Por falar em correr, se ela subiu até a rampa do nono andar, Banoffe foi mais além: a estudante de biologia Giovanna Hygino conta que ele foi visto próximo ao Norte Shopping, em Cachambi. Caso tenha gosto por shoppings, espero que ele possa conhecer o Boulevard que é bem mais próximo à universidade. Afinal, esses passeios longos causam preocupação. Por isso, um grupo de observadores voluntários criou um perfil no Instagram contendo informações sobre as restrições alimentares, bem como os cuidados necessários ao manter contato, haja vista as eventuais reações que são na verdade os gatilhos dos maus tratos. Vale frisar que não é culpa do animal. O instinto de defesa parte das vivências junto à degradação urbana. Portanto, ao encontrá-los, seja na concha acústica, no estacionamento ou em qualquer parte do campus, não oferte as sobras das quentinhas nem as sobremesas do bandejão, tampouco biscoitos, salgados. E ao querer fazer afago, caminhe lentamente e ofereça segurança e tranquilidade na abordagem. Nada de euforia na hora de tirar fotos. São medidas simples, mas vindas de uma mobilização que ajuda a proteger vidas.

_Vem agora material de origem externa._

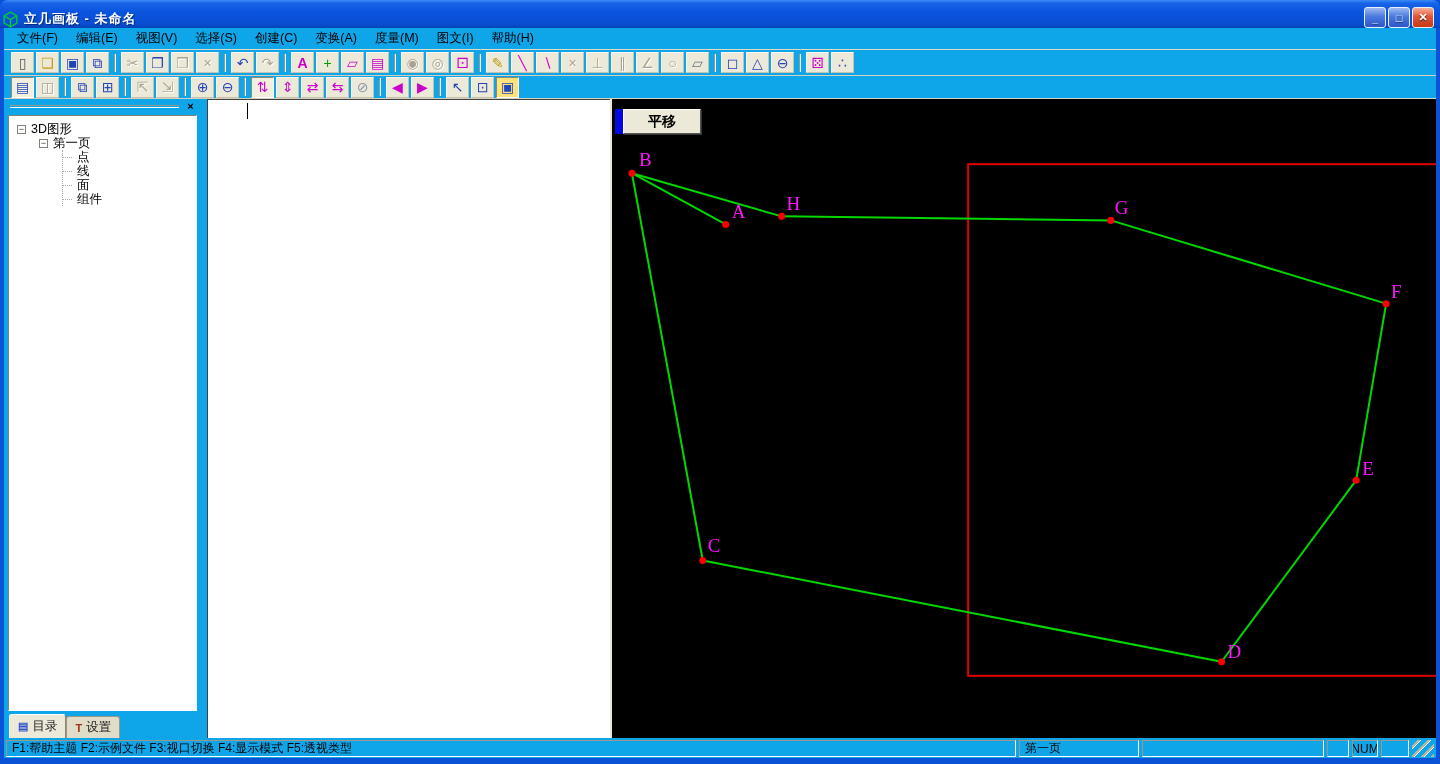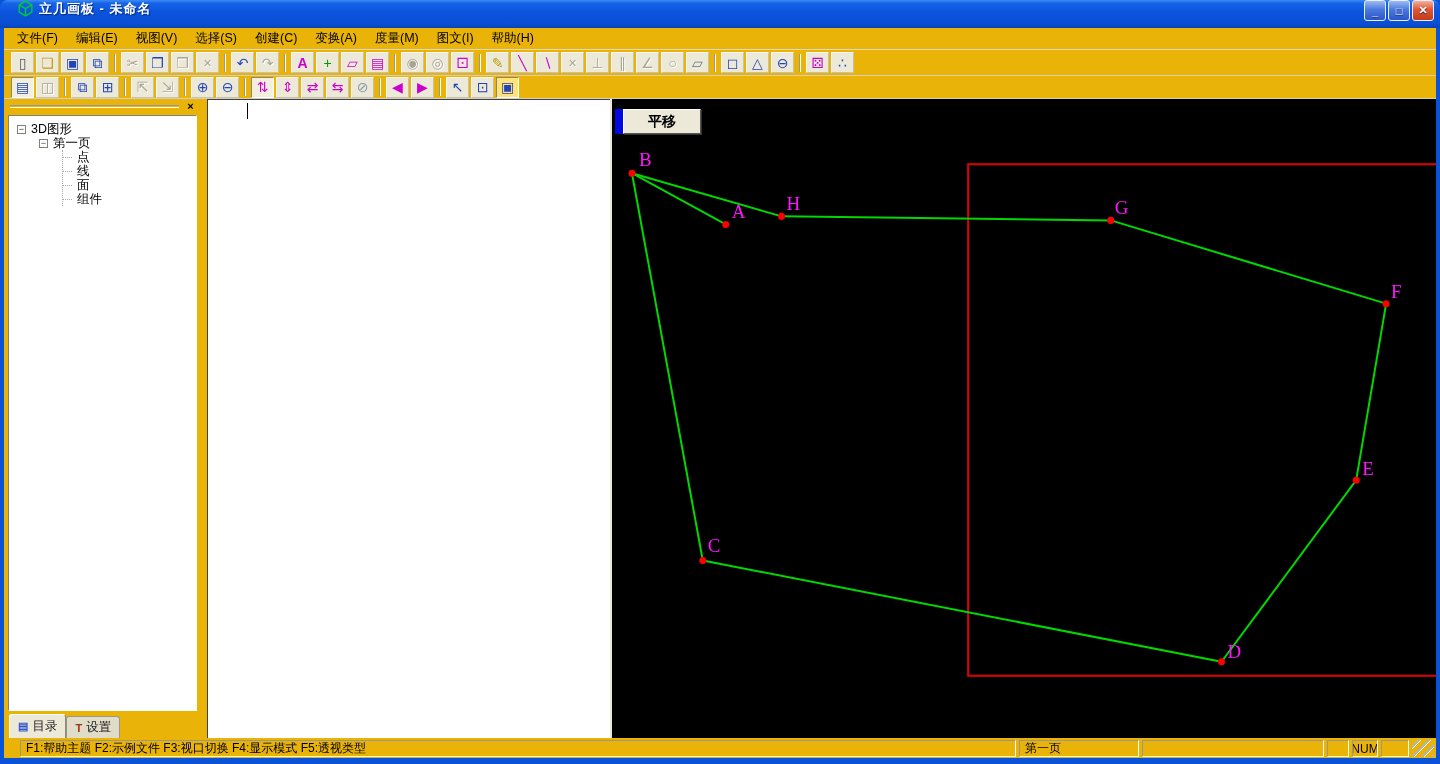--- a/index.html
+++ b/index.html
@@ -1,30 +1,30 @@
 <!DOCTYPE html>
 <html><head>
 <meta charset="utf-8">
 <style>
   * { box-sizing: border-box; margin: 0; padding: 0; }
   html,body { width:1440px; height:764px; overflow:hidden; font-family:"Liberation Sans",sans-serif; }
   .window { position:relative; width:1440px; height:764px; background:#0a53d7; }
   
   .titlebar { position:absolute; top:0; left:0; width:1440px; height:28px;
     background:linear-gradient(180deg,#3b8bf5 0%,#1663e8 12%,#0a53dd 45%,#0a4fd2 85%,#0743b8 100%);
-    border-radius:8px 8px 0 0; display:flex; align-items:flex-start; padding:0 4px 0 17px; }
+    border-radius:8px 8px 0 0; display:flex; align-items:flex-end; padding:0 4px 0 2px; }
   .app-icon { width:17px; height:17px; margin-right:5px; flex:0 0 auto; }
   .title-text { color:#fff; font-weight:bold; font-size:13px; text-shadow:1px 1px 1px #012a7a; letter-spacing:1px; }
   .win-controls { margin-left:auto; display:flex; gap:2px; padding-right:2px; }
   .win-btn { width:22px; height:21px; border:1px solid #e8f0ff; border-radius:3px; color:#fff;
     font-size:11px; font-weight:bold; display:flex; align-items:center; justify-content:center;
     background:linear-gradient(180deg,#9db9f0 0%,#4a7ae0 45%,#2d55c8 100%); text-shadow:0 1px 1px #123; }
   .win-btn.close { background:linear-gradient(180deg,#f5b09a 0%,#e35532 45%,#c43a18 100%); }
   
-  .bodyarea { position:absolute; top:28px; left:4px; right:4px; bottom:6px; background:#eab308;
+  .bodyarea { position:absolute; top:28px; left:4px; right:4px; bottom:6px; background:#0ea5e9;
     display:flex; flex-direction:column; }
   
   .menubar { height:22px; display:flex; align-items:center; padding-left:4px; border-bottom:1px solid #ddd9c3; }
   .menu-item { font-size:12.5px; color:#000; padding:2px 9px; }
   
   .toolbar { display:flex; align-items:center; padding-left:6px; }
   .toolbar.row1 { height:26px; border-bottom:1px solid #d4d0bc; }
   .toolbar.row2 { height:23px; border-bottom:1px solid #d4d0bc; }
   .tbtn { width:23px; height:21px; margin:0 1px; display:flex; align-items:center; justify-content:center;
     font-size:14px; line-height:1; border:1px solid; border-color:#f8f6ee #c6c2ae #c6c2ae #f8f6ee;
@@ -60,21 +60,21 @@
   .egap { width:2px; background:#ECE9D8; }
   
   .viewport { flex:1; background:#000; position:relative; overflow:hidden; }
   .viewport svg { position:absolute; inset:0; width:100%; height:100%; }
   .modewrap { position:absolute; left:3px; top:10px; display:flex; z-index:3; }
   .modebar { width:8px; height:25px; background:#0009e0; }
   .modebtn { width:78px; height:25px; background:#ECE9D8; display:flex; align-items:center; justify-content:center;
     font-size:14px; font-weight:bold; color:#000;
     border:1px solid; border-color:#fff #555 #555 #fff; box-shadow:1px 1px 0 #333; }
   
-  .statusbar { height:20px; display:flex; align-items:stretch; padding:2px 2px 1px 16px; gap:3px; font-size:12px; }
+  .statusbar { height:20px; display:flex; align-items:stretch; padding:2px 2px 1px 2px; gap:3px; font-size:12px; }
   .pane { border:1px solid; border-color:#9c9888 #fff #fff #9c9888; padding:0 5px; display:flex; align-items:center;
     color:#000; overflow:hidden; white-space:nowrap; }
   .pane.help { flex:1; }
   .pane.w120 { width:120px; } .pane.w182 { width:182px; } .pane.w22 { width:22px; }
   .pane.w26 { width:26px; justify-content:center; padding:0 1px; } .pane.w28 { width:28px; }
   .grip { width:22px; background:
      repeating-linear-gradient(135deg, transparent 0 4px, #b8b4a0 4px 6px, #fff 6px 7px); }
 </style>
 </head>
 <body>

Reprodução: arquivo pessoal/ Carlos Roberto

Banoffe na escadaria da concha acústica
Banoffe na escadaria da concha acústica

Os hábitos podem até ser distintos, mas o que os levou ao mesmo lugar foi algo em comum: o refúgio. Permanente, se formos falar de Pretinha, e intermitente ao se tratar de Banoffe. Outro elemento em comum é o carinho inesgotável que eles recebem sempre que são avistados. Em tempos de abandono de animais, crime previsto pela Lei de Crimes Ambientais (nº 9.605/1998) e do duro contexto da falta de cuidado, oferecer afeto a quem entende muito bem do assunto - e só não sabe falar - é um nobre e valioso gesto.